Among his books were Five Seas, The Lover, Mr. Mani, The Tunnel, A Journey to the End, A Late Divorce, The Only Daughter, Five Seasons, A Woman in Jerusalem, The Liberated Bride, The Retrospective, Friendly Fire, The Extra, Early in the Summer, The Continuing Silence of a Poet, Open Heart, Shiva and The Third Temple.
An Israel Prize laureate, Yehoshua was the recipient of numerous other awards, including the ACUM Prize, the Prime Minister’s Prize for Hebrew Literature, the Brenner Prize, the Alterman Prize, the Bialik Prize, the National Jewish Book Award, the EMET Prize, the Los Angeles Times Book Prize and various Italian awards.
He received honorary doctorates from Bar-Ilan University, Ben-Gurion University of the Negev and other institutes of higher learning in Israel and abroad.
Yehoshua had been aware for some time that his illness was terminal and recently announced that he would not undergo further treatment.
Even though it was widely known that he had very little time left, when the end came, it sent shock waves through the literary circles of the nation.
In eulogizing Yehoshua, President Isaac Herzog said how sad and symbolic it was that Yehoshua, one of the giants of Israeli literature, should go to his final resting place during Israel Book Week.
Culture and Sports Minister Chili Tropper said Yehoshua’s books had contributed to the wealth of Israeli literature and culture.
Foreign Minister Yair Lapid, who is himself an author of 11 books, tweeted: “Today we lost a wonderful human being and a great author.

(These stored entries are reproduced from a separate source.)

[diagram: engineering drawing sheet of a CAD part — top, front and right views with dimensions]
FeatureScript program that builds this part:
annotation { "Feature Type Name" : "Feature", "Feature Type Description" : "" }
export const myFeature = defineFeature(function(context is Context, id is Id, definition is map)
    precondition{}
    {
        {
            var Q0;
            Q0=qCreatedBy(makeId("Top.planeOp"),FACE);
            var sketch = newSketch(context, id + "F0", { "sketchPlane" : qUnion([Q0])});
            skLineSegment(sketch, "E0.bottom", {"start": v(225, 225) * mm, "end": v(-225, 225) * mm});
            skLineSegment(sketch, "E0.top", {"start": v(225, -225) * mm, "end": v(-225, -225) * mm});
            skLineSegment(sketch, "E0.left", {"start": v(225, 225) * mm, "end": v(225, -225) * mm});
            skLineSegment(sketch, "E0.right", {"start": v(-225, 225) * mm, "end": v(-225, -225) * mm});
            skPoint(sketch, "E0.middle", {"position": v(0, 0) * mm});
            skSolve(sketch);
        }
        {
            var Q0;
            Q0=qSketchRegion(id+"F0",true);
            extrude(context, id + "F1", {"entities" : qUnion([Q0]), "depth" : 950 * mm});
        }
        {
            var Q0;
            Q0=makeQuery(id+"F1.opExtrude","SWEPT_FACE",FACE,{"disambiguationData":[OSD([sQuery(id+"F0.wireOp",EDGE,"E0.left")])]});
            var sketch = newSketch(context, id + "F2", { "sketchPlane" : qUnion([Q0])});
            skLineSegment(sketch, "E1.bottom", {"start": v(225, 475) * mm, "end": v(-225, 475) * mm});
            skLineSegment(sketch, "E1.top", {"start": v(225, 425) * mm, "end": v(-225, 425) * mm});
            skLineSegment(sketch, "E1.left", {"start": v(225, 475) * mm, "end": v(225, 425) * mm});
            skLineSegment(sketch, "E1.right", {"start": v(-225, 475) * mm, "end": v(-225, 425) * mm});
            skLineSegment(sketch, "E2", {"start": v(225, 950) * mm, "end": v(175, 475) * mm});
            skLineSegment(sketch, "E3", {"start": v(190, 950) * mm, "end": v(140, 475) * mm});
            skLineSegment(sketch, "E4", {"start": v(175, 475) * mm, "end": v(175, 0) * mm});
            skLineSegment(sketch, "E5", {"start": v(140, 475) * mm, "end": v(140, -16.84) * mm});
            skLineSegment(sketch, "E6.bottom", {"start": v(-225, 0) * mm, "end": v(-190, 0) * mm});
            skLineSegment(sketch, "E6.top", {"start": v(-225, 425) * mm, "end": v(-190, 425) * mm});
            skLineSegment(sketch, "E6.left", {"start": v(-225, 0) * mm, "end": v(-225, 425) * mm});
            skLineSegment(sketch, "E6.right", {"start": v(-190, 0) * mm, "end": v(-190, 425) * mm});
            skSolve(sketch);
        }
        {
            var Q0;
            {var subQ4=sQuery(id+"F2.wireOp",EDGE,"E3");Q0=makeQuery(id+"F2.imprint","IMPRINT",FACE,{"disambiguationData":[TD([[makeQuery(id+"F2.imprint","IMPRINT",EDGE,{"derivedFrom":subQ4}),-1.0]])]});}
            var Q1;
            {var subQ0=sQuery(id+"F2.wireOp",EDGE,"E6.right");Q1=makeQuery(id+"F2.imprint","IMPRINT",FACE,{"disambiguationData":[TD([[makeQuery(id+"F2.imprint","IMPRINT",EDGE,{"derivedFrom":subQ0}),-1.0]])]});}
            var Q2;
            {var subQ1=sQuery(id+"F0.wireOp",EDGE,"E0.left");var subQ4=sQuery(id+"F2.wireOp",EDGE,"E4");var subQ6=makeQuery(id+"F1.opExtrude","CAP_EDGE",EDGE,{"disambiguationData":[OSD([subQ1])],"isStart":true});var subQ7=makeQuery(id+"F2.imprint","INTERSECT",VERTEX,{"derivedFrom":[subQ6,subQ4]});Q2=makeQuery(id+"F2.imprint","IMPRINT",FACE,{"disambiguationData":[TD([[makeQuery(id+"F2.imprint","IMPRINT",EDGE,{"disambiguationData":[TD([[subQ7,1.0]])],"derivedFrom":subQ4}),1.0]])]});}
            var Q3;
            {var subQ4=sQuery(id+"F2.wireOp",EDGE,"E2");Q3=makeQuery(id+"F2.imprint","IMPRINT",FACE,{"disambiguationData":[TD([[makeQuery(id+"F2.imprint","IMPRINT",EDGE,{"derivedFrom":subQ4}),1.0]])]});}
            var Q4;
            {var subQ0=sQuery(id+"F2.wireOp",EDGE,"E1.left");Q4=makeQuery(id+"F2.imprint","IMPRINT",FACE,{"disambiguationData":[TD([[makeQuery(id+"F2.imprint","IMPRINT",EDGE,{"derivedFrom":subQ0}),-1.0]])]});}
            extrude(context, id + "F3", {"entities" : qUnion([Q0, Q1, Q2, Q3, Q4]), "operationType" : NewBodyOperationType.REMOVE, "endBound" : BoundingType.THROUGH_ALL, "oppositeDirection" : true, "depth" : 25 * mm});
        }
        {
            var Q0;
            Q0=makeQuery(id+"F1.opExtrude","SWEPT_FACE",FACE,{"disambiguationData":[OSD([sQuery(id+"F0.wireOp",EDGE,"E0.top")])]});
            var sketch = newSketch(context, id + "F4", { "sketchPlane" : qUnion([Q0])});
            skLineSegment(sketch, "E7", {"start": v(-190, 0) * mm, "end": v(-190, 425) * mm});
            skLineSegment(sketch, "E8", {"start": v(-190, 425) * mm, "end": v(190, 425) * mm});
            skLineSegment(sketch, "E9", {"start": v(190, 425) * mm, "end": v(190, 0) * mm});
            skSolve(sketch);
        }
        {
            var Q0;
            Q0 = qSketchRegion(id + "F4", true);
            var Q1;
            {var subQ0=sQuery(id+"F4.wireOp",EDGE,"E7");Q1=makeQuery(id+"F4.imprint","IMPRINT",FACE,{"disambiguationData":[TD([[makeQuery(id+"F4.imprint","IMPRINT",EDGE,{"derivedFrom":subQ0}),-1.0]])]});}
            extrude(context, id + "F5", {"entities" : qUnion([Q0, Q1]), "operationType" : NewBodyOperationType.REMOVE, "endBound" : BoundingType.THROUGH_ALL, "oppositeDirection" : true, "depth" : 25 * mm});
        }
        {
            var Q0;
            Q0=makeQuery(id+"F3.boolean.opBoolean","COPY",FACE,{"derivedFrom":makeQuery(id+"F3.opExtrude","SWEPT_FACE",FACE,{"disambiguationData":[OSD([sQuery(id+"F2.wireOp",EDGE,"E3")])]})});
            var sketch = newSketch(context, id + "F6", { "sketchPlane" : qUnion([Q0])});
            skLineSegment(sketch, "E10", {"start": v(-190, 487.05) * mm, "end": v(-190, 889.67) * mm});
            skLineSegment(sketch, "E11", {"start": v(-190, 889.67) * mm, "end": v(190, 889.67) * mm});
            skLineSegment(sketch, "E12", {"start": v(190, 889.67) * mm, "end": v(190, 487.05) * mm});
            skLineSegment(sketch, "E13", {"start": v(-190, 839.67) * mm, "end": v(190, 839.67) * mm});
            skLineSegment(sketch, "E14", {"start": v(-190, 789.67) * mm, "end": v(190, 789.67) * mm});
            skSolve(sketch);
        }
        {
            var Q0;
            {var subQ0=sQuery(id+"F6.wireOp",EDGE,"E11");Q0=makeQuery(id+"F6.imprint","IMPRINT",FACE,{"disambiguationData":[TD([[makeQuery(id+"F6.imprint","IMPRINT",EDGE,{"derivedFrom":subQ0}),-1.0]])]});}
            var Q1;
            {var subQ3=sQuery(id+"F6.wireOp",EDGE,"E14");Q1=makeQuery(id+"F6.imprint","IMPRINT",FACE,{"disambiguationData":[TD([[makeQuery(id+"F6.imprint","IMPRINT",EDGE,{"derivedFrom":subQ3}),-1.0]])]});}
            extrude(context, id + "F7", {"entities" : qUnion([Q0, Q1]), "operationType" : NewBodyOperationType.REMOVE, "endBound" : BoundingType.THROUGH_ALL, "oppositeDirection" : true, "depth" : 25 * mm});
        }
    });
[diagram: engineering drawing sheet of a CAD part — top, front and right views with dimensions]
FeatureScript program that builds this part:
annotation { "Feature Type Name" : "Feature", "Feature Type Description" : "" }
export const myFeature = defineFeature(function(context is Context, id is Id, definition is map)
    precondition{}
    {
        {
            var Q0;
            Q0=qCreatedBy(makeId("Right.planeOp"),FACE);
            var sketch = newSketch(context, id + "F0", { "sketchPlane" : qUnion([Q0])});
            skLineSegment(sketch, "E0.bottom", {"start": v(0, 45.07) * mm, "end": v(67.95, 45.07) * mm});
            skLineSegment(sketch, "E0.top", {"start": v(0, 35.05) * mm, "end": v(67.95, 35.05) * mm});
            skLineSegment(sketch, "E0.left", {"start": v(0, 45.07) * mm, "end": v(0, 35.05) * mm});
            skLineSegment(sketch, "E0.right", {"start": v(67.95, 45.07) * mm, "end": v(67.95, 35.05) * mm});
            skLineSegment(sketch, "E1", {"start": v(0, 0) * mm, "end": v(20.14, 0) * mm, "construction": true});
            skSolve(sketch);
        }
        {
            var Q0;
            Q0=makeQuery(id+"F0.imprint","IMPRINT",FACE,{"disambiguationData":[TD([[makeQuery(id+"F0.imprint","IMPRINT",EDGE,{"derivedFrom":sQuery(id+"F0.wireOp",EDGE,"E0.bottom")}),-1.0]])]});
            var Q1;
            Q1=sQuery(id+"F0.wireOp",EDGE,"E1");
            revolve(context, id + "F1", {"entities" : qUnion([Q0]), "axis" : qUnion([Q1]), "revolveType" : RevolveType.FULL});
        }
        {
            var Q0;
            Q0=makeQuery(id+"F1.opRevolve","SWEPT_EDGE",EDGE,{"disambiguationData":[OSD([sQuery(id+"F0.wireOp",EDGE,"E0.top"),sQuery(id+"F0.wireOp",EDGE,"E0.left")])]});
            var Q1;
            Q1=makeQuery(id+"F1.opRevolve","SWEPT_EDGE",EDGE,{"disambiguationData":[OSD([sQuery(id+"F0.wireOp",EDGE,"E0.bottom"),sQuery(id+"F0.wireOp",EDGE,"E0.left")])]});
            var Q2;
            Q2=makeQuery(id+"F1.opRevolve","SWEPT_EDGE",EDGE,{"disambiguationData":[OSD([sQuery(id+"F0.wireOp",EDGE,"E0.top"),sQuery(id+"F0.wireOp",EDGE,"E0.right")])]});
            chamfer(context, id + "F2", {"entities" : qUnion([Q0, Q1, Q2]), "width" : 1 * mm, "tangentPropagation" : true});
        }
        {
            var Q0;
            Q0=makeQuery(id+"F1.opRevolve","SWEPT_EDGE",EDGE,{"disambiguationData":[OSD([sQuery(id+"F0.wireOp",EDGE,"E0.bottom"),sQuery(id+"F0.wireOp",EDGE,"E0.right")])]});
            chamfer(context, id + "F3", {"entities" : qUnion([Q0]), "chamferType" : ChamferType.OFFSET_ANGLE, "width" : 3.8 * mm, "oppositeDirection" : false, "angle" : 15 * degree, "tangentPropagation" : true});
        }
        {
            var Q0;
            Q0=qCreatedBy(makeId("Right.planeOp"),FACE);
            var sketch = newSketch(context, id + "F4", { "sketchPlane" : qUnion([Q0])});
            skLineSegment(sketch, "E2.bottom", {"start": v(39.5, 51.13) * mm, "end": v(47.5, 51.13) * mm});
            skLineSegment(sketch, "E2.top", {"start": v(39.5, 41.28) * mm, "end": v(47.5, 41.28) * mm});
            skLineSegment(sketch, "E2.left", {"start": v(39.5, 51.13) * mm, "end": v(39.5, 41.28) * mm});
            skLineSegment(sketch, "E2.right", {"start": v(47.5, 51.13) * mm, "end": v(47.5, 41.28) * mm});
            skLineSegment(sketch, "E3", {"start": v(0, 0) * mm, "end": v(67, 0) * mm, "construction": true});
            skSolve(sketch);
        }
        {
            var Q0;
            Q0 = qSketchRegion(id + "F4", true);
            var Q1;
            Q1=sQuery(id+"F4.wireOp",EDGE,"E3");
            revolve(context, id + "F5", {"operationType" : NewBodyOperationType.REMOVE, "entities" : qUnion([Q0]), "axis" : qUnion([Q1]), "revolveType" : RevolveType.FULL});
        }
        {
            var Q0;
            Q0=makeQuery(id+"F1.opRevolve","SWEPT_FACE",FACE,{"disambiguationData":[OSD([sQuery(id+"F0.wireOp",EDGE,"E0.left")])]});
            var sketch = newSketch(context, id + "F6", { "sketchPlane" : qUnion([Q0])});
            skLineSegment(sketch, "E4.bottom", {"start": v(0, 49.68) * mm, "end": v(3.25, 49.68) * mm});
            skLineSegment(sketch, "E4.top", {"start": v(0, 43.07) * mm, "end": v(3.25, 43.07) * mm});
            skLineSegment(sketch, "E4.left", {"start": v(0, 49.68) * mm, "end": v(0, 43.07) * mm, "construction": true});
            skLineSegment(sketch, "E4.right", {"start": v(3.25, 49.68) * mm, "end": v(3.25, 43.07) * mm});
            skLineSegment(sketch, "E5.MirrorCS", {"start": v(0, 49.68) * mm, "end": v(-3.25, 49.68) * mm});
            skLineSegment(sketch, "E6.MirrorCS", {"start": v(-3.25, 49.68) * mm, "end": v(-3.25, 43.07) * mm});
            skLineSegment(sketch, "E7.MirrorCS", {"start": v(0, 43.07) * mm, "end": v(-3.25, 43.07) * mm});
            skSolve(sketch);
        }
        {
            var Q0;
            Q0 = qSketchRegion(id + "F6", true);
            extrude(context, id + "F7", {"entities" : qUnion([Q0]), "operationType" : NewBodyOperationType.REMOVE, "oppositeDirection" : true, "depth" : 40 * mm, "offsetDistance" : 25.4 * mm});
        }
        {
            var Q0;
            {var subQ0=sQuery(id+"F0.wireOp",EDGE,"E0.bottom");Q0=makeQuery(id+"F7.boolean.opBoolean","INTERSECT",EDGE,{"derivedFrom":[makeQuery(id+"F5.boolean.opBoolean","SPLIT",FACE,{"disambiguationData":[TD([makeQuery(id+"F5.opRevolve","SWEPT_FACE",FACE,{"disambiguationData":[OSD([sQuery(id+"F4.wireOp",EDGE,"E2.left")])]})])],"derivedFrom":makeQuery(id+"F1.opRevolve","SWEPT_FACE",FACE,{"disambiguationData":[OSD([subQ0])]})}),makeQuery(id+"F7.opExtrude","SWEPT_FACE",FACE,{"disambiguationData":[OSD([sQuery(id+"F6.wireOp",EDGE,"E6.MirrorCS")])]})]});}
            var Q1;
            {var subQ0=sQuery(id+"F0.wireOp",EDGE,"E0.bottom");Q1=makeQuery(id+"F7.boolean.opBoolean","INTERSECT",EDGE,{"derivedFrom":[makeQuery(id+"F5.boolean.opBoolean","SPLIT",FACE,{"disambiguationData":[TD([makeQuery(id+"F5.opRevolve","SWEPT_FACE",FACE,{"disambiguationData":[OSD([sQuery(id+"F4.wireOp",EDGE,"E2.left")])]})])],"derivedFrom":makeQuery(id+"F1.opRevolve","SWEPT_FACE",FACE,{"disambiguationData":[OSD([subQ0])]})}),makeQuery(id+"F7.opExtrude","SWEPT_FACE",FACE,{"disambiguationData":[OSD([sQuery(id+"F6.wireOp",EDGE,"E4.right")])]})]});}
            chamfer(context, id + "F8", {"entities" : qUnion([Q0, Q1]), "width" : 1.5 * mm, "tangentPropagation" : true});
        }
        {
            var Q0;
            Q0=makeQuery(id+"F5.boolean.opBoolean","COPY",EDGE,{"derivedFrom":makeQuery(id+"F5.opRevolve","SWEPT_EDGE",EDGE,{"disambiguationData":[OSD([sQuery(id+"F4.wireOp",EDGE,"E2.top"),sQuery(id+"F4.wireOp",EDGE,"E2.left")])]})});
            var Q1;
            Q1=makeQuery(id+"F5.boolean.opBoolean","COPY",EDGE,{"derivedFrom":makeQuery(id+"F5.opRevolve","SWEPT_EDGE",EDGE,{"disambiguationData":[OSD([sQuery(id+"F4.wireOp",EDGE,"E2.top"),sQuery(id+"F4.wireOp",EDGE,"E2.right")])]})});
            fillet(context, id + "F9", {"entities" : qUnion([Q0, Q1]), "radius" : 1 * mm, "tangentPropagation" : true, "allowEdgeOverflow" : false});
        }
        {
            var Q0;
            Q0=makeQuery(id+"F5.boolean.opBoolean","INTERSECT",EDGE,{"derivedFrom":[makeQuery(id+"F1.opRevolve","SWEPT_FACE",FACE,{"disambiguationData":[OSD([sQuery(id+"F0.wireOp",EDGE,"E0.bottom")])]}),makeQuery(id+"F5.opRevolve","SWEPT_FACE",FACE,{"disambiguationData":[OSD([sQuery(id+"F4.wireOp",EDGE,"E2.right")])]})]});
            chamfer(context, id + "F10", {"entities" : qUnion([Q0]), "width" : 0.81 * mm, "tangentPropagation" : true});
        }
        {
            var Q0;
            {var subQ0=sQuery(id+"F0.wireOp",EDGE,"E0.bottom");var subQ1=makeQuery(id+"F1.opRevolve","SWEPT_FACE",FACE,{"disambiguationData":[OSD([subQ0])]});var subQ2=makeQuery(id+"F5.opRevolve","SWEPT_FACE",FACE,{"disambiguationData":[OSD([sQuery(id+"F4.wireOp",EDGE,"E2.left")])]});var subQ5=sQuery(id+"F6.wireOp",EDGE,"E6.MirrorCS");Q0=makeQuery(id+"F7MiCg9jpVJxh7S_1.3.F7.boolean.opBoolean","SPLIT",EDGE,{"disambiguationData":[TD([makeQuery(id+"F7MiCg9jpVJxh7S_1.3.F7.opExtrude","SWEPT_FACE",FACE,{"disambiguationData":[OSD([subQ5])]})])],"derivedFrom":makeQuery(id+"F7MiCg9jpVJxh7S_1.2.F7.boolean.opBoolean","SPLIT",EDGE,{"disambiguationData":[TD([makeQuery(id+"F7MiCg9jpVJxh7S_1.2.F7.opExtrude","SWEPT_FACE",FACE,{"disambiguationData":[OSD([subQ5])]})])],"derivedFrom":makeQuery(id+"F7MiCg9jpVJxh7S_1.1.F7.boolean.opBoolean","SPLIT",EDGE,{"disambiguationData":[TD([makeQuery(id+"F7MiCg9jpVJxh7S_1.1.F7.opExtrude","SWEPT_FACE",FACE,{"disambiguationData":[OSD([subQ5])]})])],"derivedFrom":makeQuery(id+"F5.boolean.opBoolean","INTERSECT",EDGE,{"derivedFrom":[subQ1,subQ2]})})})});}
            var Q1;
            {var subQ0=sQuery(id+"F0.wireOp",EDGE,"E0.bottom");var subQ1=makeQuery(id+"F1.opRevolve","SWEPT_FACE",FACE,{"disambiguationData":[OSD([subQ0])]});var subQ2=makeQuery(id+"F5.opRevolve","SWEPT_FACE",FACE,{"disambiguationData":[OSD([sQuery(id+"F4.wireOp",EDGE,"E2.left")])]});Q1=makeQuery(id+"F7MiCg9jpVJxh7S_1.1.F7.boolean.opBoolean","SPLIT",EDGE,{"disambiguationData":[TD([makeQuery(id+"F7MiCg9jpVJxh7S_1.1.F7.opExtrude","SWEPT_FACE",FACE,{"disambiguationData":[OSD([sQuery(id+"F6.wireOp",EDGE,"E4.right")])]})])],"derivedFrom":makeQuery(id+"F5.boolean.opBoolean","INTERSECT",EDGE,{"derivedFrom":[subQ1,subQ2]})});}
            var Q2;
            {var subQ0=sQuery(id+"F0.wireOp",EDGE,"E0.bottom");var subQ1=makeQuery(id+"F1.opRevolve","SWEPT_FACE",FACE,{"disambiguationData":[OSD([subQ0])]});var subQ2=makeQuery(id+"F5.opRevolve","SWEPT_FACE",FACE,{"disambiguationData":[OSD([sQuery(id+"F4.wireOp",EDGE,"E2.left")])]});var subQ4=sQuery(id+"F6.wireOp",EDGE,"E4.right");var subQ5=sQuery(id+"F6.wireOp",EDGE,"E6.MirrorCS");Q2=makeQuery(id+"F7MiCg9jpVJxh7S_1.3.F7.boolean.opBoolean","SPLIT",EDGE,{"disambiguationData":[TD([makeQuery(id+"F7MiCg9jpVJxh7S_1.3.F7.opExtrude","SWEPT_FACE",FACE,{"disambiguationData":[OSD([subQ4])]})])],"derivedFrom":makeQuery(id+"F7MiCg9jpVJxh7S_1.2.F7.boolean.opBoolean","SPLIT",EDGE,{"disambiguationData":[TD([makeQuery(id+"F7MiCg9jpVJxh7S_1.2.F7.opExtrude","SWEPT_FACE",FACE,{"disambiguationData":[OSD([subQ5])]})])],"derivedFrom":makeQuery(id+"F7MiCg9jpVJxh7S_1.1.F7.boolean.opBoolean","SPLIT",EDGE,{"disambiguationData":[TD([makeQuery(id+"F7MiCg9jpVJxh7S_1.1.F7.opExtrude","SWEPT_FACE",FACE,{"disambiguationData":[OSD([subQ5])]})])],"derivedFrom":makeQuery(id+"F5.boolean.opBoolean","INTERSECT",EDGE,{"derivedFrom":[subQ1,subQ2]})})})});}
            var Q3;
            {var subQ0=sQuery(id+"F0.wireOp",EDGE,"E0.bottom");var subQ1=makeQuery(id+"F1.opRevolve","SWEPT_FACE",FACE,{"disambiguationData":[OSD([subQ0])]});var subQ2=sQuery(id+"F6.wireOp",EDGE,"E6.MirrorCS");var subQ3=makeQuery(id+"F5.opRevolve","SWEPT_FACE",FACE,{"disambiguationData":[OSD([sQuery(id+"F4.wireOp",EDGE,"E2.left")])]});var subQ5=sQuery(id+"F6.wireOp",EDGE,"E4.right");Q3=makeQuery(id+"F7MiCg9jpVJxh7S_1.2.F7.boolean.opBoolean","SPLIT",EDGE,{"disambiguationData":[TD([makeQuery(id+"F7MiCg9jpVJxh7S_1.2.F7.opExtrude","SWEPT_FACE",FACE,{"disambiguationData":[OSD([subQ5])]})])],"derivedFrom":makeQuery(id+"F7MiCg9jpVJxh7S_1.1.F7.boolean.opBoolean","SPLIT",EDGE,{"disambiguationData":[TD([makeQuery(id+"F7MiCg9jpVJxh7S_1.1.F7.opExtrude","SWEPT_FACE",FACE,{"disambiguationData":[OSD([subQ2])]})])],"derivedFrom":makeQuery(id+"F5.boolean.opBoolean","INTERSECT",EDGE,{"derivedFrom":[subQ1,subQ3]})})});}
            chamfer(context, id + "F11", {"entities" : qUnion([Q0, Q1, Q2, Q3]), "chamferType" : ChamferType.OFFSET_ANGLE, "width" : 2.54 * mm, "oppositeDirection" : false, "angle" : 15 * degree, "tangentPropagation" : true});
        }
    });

Abraham B. Yehoshua was a unique voice between east and west, the intimate and the national.”
In recent interviews and conversations, Yehoshua spoke about his impending demise and said he had lost so many good friends that he was tired of this world and happy to join them.
Yehoshua is survived by his three children and several grandchildren. He will be buried at Kibbutz Ein Carmel, south of Haifa, at 5 p.m. on Wednesday.